Funding amputations 

Fitzmaurice said:

It is absolutely scandalous that the HSE will fund the amputation of a patient’s leg but will not fund the machine that might enable them to keep their leg. The excuse that they are reviewing the ‘benefits’ of this machine does not fly, because as far as I am concerned the primary physician for the patient, and not some bureaucrat, is the person who should be making any such decisions.
It is inhumane as far as I am concerned. The fact a pensioner must decide between the basics of food, light and heat or paying for a machine which can help him keep his leg is absolutely criminal.

The Roscommon-Galway TD said he had been in correspondence with the HSE for the last two weeks, but there had been no movement on the issue.

Who pays for the pumps?

TDs were briefed on this issue by respected Galway-based vascular surgeon, Sherif Sultan, back in 2013.

At the time, Fianna Fáil’s Dara Calleary said there was a disagreement between different units of the HSE as to who pays for the ArtAssist pumps. During that period, over 550 patients needed a pump in Ireland.

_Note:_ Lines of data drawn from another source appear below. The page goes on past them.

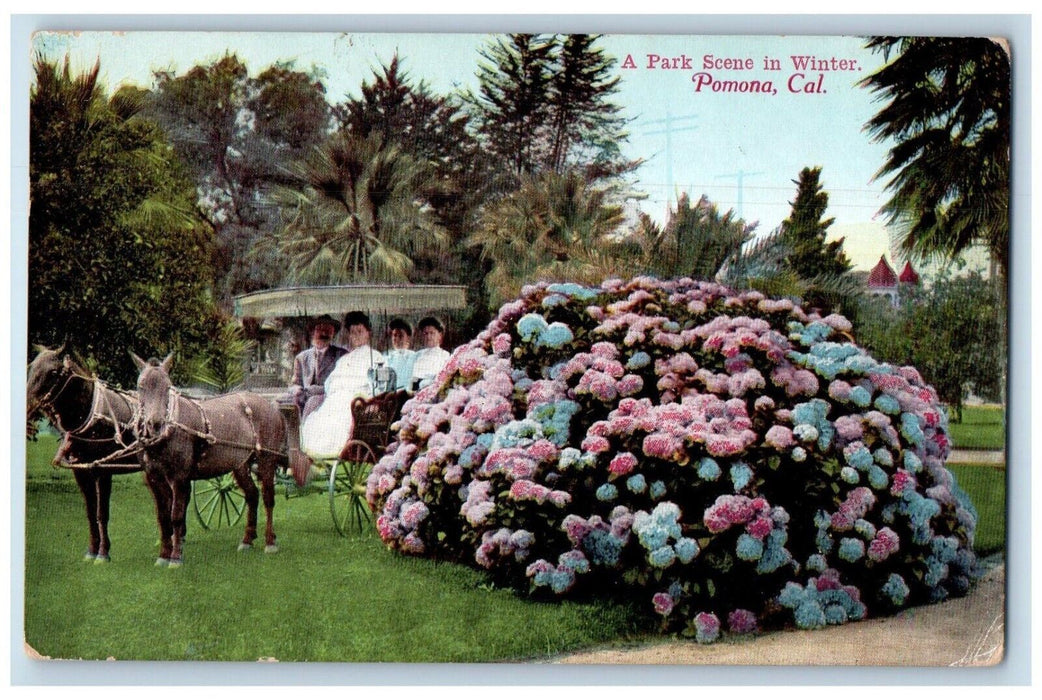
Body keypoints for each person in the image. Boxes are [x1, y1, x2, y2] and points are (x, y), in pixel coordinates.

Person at [300, 311, 386, 458]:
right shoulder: (344, 359)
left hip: (359, 402)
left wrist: (373, 401)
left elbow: (381, 386)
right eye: (353, 332)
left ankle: (334, 450)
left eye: (360, 331)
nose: (356, 335)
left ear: (368, 333)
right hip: (335, 400)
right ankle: (316, 455)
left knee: (340, 420)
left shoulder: (377, 357)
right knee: (318, 420)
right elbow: (330, 383)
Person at [281, 314, 347, 420]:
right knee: (278, 402)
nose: (324, 333)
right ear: (313, 332)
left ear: (333, 334)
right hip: (303, 397)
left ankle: (304, 433)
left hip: (330, 399)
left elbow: (343, 385)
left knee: (313, 401)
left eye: (328, 330)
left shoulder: (342, 355)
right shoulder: (301, 358)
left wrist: (317, 390)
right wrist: (297, 390)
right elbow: (294, 384)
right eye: (320, 329)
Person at [410, 316, 451, 391]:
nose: (428, 337)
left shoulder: (445, 355)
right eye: (426, 333)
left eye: (432, 333)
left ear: (440, 335)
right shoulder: (417, 355)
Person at [384, 317, 416, 391]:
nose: (397, 339)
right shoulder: (386, 357)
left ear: (408, 338)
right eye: (394, 335)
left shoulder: (414, 357)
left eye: (401, 335)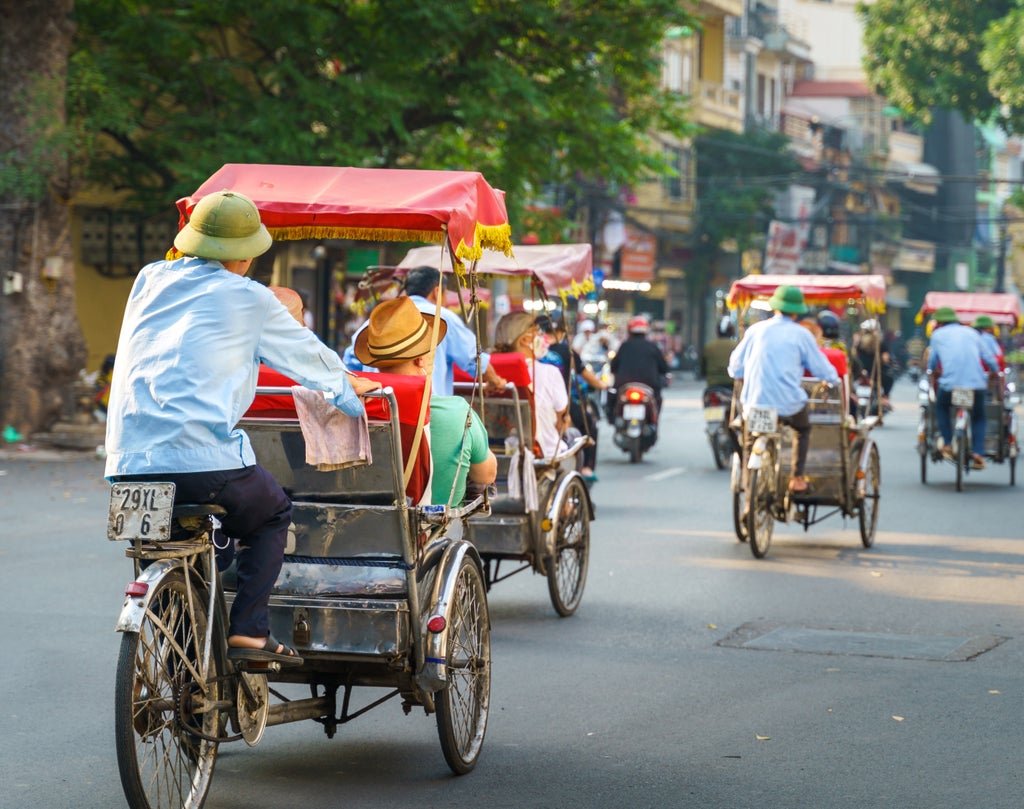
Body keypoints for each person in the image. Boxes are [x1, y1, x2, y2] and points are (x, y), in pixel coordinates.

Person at [104, 190, 381, 667]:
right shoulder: (250, 297)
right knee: (272, 513)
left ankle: (178, 657)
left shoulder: (149, 279)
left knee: (164, 544)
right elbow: (305, 356)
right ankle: (250, 631)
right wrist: (347, 388)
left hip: (127, 463)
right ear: (247, 253)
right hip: (201, 460)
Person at [354, 296, 497, 506]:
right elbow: (486, 475)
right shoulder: (457, 412)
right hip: (429, 529)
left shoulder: (353, 408)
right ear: (422, 359)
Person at [727, 286, 840, 494]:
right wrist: (832, 380)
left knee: (750, 437)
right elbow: (822, 369)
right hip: (788, 404)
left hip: (753, 403)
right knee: (802, 429)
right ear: (796, 311)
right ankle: (797, 478)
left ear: (775, 307)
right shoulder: (801, 335)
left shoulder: (756, 330)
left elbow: (734, 367)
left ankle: (747, 483)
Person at [344, 266, 506, 396]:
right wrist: (495, 381)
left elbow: (350, 364)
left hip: (376, 415)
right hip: (429, 413)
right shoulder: (443, 318)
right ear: (437, 292)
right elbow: (475, 359)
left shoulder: (374, 321)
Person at [536, 314, 609, 482]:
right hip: (560, 403)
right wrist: (601, 385)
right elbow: (586, 375)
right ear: (561, 332)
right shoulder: (567, 351)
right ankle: (587, 468)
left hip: (533, 401)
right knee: (588, 426)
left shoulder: (530, 353)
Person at [926, 306, 999, 470]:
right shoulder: (972, 333)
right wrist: (995, 372)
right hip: (977, 384)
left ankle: (946, 442)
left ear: (939, 323)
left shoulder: (937, 335)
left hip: (950, 384)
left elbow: (932, 361)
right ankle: (978, 452)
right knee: (979, 416)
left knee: (941, 407)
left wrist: (932, 371)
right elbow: (989, 358)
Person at [493, 310, 570, 458]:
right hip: (541, 452)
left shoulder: (489, 372)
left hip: (493, 449)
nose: (541, 337)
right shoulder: (550, 372)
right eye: (537, 332)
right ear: (524, 340)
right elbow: (562, 422)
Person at [610, 315, 669, 414]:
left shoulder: (624, 347)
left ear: (630, 332)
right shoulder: (653, 347)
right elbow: (663, 368)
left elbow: (614, 366)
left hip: (624, 384)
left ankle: (613, 419)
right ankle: (654, 423)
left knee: (612, 396)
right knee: (658, 399)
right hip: (650, 384)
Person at [853, 319, 894, 411]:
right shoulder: (880, 342)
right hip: (875, 373)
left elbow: (854, 355)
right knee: (890, 378)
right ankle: (885, 398)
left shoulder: (860, 343)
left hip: (861, 372)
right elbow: (885, 359)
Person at [700, 316, 737, 388]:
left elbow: (703, 369)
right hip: (732, 385)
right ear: (732, 331)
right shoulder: (737, 346)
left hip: (713, 385)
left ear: (717, 331)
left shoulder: (709, 346)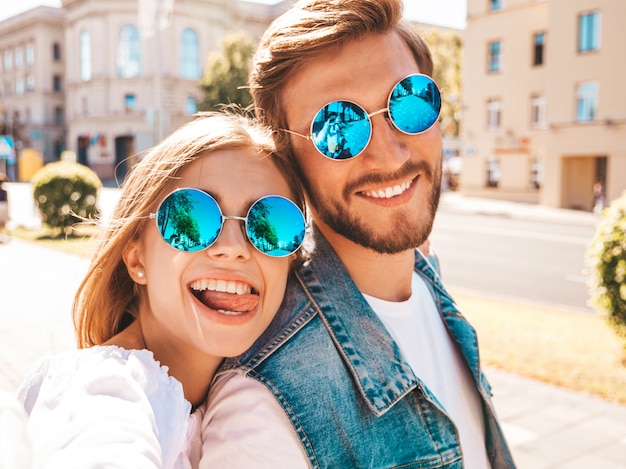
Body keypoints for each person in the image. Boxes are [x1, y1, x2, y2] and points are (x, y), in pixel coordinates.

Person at [200, 1, 516, 468]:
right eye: (337, 128)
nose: (390, 154)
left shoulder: (427, 282)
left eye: (409, 101)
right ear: (287, 159)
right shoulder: (262, 411)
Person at [12, 111, 307, 468]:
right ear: (137, 259)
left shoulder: (249, 400)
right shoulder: (104, 389)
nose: (234, 247)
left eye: (272, 223)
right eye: (191, 217)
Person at [0, 172, 8, 242]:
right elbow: (7, 201)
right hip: (3, 206)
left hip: (2, 206)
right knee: (3, 223)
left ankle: (2, 236)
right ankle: (2, 235)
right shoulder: (4, 191)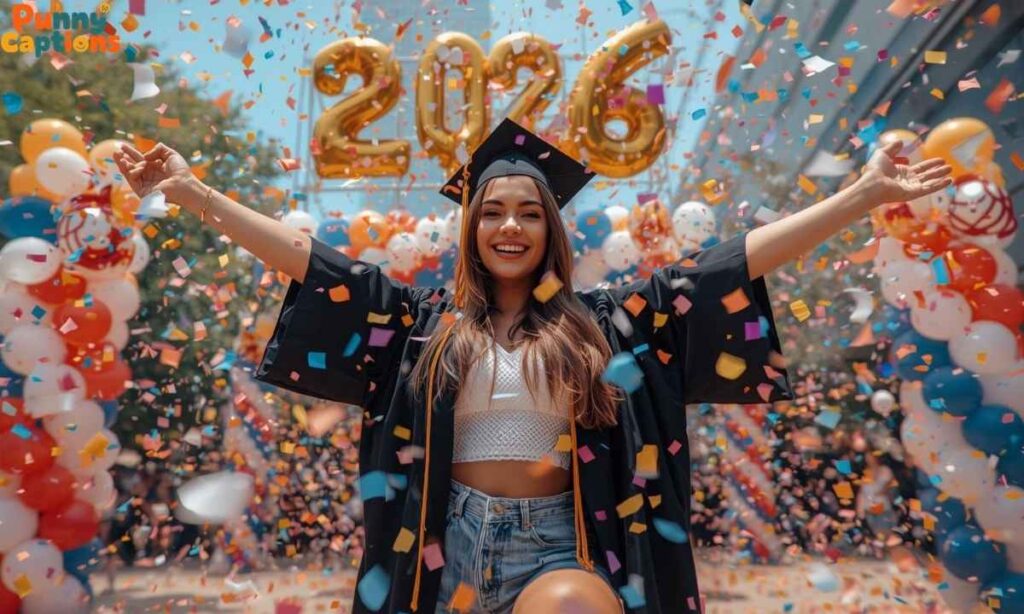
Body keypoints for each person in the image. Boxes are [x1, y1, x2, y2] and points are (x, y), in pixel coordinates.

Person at [114, 117, 951, 613]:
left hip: (564, 537)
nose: (509, 227)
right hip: (444, 537)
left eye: (527, 212)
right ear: (470, 230)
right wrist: (193, 193)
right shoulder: (419, 325)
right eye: (492, 213)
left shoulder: (607, 324)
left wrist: (861, 198)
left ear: (552, 228)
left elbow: (731, 267)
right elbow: (315, 265)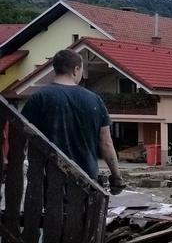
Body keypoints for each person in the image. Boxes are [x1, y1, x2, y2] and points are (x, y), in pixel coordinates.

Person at [22, 49, 124, 193]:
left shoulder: (38, 98)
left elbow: (21, 138)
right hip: (86, 182)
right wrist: (117, 177)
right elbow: (106, 142)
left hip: (47, 182)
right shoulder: (95, 100)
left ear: (55, 69)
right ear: (76, 70)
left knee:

There were 127 patients on a waiting list for a machine. Calleary made the same point as Fitzmaurice – that buying a machine would cost a lot less than the cost of an operation to amputate someone’s leg.

The former Minister of State at the Department of Health, Alex White, said this type of expenditure would be made at local level under “local schemes”.

15/6/2010. Fine Gael Leadership Crisis Roscommon-Galway TD Denis Naughten Source: Eamonn Farrell/Photocall Ireland

He said the ArtAssist pump would fall into this category. Roscommon-Galway TD Denis Naughten – who is now the Minister for Communications, Climate Change and Natural Resources – called the situation “bizarre” in 2013.

The local review, by the Galway-Roscommon NCCP office of the HSE, into the efficacy of this pump was questionable, Naughten insisted.

He said Sultan had published peer review studies on this equipment and conducted an analysis of the 127 patients on the waiting list that showed it was five-and-a-half times cheaper to use the ArtAssist pump than to treat people conventionally.

Of those treated with this equipment, 94% will save their legs… I find it bizarre the HSE wants to carry out its own review.

In response to a query on the matter by TheJournal.ie the HSE stated:

In June 2013, HIQA found that “from the limited data that is available, intermittent pneumatic compression appears to be a potentially beneficial treatment … but more research is needed to confirm this.Until such evidence is generated… this treatment remains unproven”. Based on the recommendations from the HIQA report, we are unable to provide funding for the supply of Art Assist Compression devices for home use at this time.